3. La requête ayant donné lieu à l'ordonnance n° 23LY00516 du 28 mars 2023 du premier vice-président de la cour administrative d'appel de Lyon, devenue définitive et passée en force de chose jugée, qui, contrairement à ce que soutiennent les requérants, est revêtue de l'autorité relative de la chose jugée, et la présente demande sont formées par les mêmes parties et concernent le bien-fondé des mêmes amendes fiscales, infligées sur le fondement des dispositions du 2 du IV de l'article 1736 du code général des impôts, au titre des années 2016, 2017 et 2018. Elles présentent ainsi une identité de parties, d'objet et de cause juridique, sans qu'ait d'incidence à cet égard la circonstance que M. et Mme F, dont la demande a été rejetée par la cour administrative d'appel de Lyon, non dans son principe, mais faute d'être suffisamment étayée, aient entendu apporter des éléments nouveaux dans le cadre de la présente instance.
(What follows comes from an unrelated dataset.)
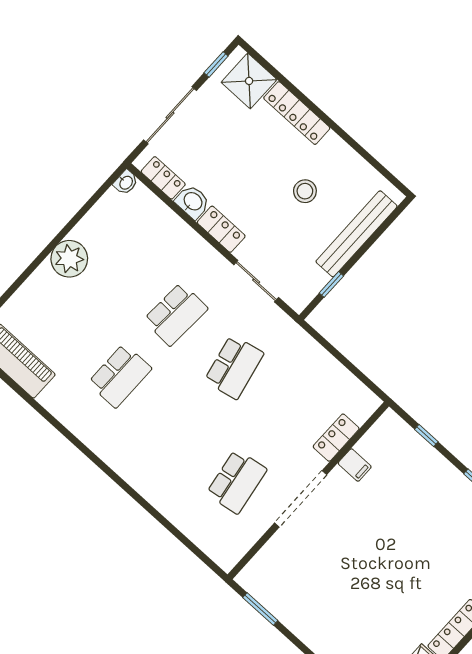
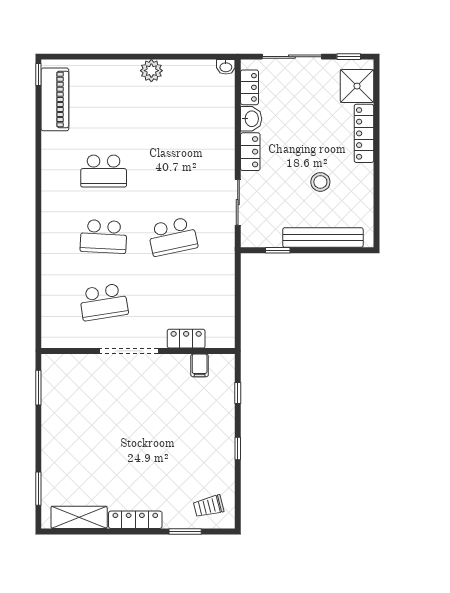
plant: (69, 259) -> (151, 71), width x0.73, depth x0.73
school desk: (176, 314) -> (104, 237), moved
filing cabinet: (355, 465) -> (200, 365), moved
Par conséquent, c'est à bon droit que l'administration fiscale leur oppose l'autorité relative de la chose jugée. Dès lors, les conclusions à fin de décharge de M. et Mme F doivent être rejetées.

Sur les conclusions tendant à l'application de l'article L. 761-1 du code de justice administrative :

4. Les dispositions de l'article L. 761-1 du code de justice administrative font obstacle à ce que soit mise à la charge de l'Etat, qui n'est pas, dans la présente instance, la partie perdante, la somme que M. et Mme F demandent au titre des frais exposés par eux et non compris dans les dépens.

D E C I D E :

Article 1er : La requête de M. et Mme F est rejetée.

Article 2 : Le présent jugement sera notifié à M. J, à Mme A H, et à la directrice régionale des finances publiques de Bourgogne-Franche-Comté et du département de la Côte-d'Or.

Délibéré après l'audience du 15 octobre 2024, à laquelle siégeaient :

M. Nicolet, président,

M. Hugez, premier conseiller,

M. Cherief, conseiller.

Rendu public par mise à disposition au greffe le 22 octobre 2024.

Le rapporteur,

I. Hugez

Le président,

Ph. Nicolet

La greffière,

L. Curot

La République mande et ordonne au ministre auprès du Premier ministre, chargé du budget et des comptes publics, en ce qui le concerne ou à tous commissaires de justice à ce requis en ce qui concerne les voies de droit commun contre les parties privées, de pourvoir à l'exécution de la présente décision.